Medvedev said the sanctions gave Russia a good reason to pull out of a dialogue on nuclear stability and, potentially, from the New Strategic Arms Reduction Treaty signed with Washington in 2010 and extended in 2021.
"We don't especially need diplomatic relations," Medvedev wrote on his verified page on Russian social network VK.Â
"It's time to padlock the embassies and continue contacts looking at each other through binoculars and gun sights."
Medvedev, a close ally of President Vladimir Putin and deputy head of Russia's security council, added that the West's "wonderful (sanctions) will not change a thing, of course".
Moscow will continue its military operations in Ukraine until it had achieved goals defined by President Putin as "demilitarisation and "denazification", he said.
"The sanctions are being imposed for one simple reason - political impotence arising from (the West's) inability to change Russia's course," Medvedev wrote.

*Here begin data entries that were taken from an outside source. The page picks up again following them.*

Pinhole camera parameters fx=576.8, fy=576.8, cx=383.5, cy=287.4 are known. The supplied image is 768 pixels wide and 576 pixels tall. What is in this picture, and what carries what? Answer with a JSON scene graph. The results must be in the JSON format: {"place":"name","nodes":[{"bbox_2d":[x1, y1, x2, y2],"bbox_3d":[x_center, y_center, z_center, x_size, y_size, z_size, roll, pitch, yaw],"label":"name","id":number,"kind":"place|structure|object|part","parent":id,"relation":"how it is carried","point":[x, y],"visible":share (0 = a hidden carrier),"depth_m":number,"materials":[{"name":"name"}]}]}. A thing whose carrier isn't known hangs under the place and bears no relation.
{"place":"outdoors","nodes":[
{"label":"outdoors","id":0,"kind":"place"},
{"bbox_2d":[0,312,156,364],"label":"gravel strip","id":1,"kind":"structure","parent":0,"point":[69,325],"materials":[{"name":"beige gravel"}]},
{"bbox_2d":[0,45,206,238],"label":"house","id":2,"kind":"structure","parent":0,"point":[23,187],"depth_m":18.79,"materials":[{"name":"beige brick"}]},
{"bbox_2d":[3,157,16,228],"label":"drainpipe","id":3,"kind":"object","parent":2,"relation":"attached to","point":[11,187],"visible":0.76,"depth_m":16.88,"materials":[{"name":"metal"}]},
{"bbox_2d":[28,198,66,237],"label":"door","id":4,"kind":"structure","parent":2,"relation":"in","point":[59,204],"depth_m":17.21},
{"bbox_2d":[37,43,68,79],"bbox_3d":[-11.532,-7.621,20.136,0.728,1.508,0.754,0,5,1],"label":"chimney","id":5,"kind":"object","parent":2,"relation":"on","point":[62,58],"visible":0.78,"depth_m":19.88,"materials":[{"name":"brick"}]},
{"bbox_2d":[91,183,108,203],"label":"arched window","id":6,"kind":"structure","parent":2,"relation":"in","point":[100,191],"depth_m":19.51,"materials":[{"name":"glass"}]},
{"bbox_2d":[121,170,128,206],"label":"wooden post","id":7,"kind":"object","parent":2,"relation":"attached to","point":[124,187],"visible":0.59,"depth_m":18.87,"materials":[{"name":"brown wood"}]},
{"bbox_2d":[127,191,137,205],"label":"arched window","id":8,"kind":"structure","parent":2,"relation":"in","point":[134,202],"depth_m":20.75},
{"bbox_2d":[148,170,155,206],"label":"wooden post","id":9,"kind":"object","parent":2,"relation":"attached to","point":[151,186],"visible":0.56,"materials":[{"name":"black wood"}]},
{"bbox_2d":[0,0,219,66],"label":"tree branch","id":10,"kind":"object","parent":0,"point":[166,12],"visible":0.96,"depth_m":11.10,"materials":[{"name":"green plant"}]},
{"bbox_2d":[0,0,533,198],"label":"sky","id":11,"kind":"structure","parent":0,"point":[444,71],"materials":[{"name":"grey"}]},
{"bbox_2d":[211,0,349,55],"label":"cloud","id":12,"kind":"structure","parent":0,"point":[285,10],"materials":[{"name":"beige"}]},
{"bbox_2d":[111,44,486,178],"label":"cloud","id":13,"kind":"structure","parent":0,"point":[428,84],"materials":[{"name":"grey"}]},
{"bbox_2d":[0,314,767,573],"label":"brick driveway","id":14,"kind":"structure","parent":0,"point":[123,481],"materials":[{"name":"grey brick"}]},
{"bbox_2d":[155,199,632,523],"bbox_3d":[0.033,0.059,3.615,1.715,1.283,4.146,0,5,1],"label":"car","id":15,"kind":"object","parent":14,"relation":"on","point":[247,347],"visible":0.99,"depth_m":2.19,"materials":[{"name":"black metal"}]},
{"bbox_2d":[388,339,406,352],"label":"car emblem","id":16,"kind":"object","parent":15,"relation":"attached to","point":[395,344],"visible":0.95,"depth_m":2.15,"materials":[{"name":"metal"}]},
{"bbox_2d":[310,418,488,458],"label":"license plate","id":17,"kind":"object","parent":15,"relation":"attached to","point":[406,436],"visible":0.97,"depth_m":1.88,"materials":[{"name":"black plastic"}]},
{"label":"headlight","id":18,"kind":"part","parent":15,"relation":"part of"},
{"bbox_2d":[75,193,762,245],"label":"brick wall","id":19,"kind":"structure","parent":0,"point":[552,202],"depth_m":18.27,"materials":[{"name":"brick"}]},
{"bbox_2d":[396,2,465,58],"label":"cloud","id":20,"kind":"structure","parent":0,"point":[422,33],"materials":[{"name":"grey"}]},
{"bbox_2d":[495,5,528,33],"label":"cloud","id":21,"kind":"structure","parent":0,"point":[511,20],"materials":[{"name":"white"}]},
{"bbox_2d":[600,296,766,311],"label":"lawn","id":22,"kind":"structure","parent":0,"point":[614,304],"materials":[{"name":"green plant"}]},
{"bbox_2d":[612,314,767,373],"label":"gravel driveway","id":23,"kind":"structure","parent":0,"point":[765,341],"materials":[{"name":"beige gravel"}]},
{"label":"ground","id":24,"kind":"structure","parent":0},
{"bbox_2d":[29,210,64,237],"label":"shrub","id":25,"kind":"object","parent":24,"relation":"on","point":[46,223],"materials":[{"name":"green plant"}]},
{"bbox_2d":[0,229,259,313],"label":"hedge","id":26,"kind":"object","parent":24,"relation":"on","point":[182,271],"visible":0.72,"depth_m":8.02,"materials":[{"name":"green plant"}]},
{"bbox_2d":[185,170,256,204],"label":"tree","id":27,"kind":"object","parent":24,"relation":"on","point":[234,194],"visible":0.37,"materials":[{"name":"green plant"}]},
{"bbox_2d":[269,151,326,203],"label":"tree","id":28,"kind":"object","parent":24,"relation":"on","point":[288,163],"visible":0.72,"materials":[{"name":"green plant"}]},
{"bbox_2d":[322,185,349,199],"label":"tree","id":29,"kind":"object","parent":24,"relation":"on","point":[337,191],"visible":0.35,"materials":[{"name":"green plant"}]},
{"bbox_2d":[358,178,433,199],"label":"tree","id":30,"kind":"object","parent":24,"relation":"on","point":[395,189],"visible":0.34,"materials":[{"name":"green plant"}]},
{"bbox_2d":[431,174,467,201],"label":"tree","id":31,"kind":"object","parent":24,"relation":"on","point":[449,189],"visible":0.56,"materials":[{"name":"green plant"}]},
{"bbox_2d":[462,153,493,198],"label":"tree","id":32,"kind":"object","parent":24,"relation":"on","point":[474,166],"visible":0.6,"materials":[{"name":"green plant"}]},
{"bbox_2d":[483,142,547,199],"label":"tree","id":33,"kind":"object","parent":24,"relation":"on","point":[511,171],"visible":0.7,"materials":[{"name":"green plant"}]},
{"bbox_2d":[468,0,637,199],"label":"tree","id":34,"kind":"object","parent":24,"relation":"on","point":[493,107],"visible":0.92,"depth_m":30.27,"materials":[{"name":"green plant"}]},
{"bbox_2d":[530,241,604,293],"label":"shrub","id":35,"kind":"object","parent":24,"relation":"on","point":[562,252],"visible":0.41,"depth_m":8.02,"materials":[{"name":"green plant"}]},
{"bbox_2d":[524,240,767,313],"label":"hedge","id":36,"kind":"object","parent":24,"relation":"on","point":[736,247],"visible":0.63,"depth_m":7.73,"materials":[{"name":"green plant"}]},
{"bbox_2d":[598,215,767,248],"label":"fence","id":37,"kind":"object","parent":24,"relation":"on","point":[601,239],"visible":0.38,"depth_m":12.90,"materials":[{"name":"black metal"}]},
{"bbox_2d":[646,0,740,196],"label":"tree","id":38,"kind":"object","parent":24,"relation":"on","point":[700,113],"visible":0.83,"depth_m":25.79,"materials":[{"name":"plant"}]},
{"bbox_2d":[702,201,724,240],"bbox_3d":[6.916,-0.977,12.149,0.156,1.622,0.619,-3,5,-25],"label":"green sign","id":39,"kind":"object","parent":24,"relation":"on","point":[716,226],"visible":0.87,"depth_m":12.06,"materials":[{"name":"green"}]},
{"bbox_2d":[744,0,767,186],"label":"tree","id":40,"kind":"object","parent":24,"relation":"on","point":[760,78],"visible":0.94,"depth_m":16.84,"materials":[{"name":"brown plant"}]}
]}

He condemned as "really unfair" a decision by the Council of Europe, a rights watchdog, to suspend Russian membership, but added the move provided a good reason "to slam the door" for good on the organisation, giving Russia an opportunity to restore the death penalty for dangerous criminals.
Russian forces pounded Ukrainian cities including the capital Kyiv with artillery and cruise missiles on Saturday for a third day running but President Volodymyr Zelenskiy said Kyiv remained in Ukrainian hands.